[Stored items from a collection]
---------------

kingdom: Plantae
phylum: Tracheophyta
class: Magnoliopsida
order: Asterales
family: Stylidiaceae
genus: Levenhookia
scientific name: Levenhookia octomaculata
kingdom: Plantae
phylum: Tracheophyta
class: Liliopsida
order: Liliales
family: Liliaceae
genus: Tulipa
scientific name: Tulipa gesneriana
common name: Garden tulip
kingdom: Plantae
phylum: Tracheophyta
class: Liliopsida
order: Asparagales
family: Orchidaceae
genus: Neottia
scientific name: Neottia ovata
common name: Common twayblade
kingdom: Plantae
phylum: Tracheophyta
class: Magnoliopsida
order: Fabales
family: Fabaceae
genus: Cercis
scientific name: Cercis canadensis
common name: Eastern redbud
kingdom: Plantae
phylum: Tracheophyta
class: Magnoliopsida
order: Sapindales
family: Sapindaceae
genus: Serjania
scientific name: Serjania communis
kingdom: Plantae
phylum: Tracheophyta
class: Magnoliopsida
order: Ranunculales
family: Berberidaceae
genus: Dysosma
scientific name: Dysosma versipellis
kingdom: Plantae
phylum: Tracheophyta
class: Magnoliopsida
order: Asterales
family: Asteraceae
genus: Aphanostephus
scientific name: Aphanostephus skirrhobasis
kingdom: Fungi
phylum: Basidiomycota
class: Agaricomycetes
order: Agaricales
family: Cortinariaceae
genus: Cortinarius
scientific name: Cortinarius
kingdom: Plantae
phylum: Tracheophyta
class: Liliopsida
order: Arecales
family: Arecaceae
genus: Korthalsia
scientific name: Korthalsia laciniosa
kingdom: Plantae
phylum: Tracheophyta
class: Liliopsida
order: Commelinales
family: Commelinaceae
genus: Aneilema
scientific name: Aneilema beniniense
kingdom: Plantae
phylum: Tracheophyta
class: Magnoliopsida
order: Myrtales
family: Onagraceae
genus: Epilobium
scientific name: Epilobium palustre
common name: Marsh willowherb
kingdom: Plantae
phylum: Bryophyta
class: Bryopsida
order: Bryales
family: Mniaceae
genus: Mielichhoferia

---------------

## [PROBLEM DETAILS]
Repeat every line of the entries above word for word, changing nothing.

## [OUTPUT BELOW]
kingdom: Plantae
phylum: Tracheophyta
class: Magnoliopsida
order: Asterales
family: Stylidiaceae
genus: Levenhookia
scientific name: Levenhookia octomaculata
kingdom: Plantae
phylum: Tracheophyta
class: Liliopsida
order: Liliales
family: Liliaceae
genus: Tulipa
scientific name: Tulipa gesneriana
common name: Garden tulip
kingdom: Plantae
phylum: Tracheophyta
class: Liliopsida
order: Asparagales
family: Orchidaceae
genus: Neottia
scientific name: Neottia ovata
common name: Common twayblade
kingdom: Plantae
phylum: Tracheophyta
class: Magnoliopsida
order: Fabales
family: Fabaceae
genus: Cercis
scientific name: Cercis canadensis
common name: Eastern redbud
kingdom: Plantae
phylum: Tracheophyta
class: Magnoliopsida
order: Sapindales
family: Sapindaceae
genus: Serjania
scientific name: Serjania communis
kingdom: Plantae
phylum: Tracheophyta
class: Magnoliopsida
order: Ranunculales
family: Berberidaceae
genus: Dysosma
scientific name: Dysosma versipellis
kingdom: Plantae
phylum: Tracheophyta
class: Magnoliopsida
order: Asterales
family: Asteraceae
genus: Aphanostephus
scientific name: Aphanostephus skirrhobasis
kingdom: Fungi
phylum: Basidiomycota
class: Agaricomycetes
order: Agaricales
family: Cortinariaceae
genus: Cortinarius
scientific name: Cortinarius
kingdom: Plantae
phylum: Tracheophyta
class: Liliopsida
order: Arecales
family: Arecaceae
genus: Korthalsia
scientific name: Korthalsia laciniosa
kingdom: Plantae
phylum: Tracheophyta
class: Liliopsida
order: Commelinales
family: Commelinaceae
genus: Aneilema
scientific name: Aneilema beniniense
kingdom: Plantae
phylum: Tracheophyta
class: Magnoliopsida
order: Myrtales
family: Onagraceae
genus: Epilobium
scientific name: Epilobium palustre
common name: Marsh willowherb
kingdom: Plantae
phylum: Bryophyta
class: Bryopsida
order: Bryales
family: Mniaceae
genus: Mielichhoferia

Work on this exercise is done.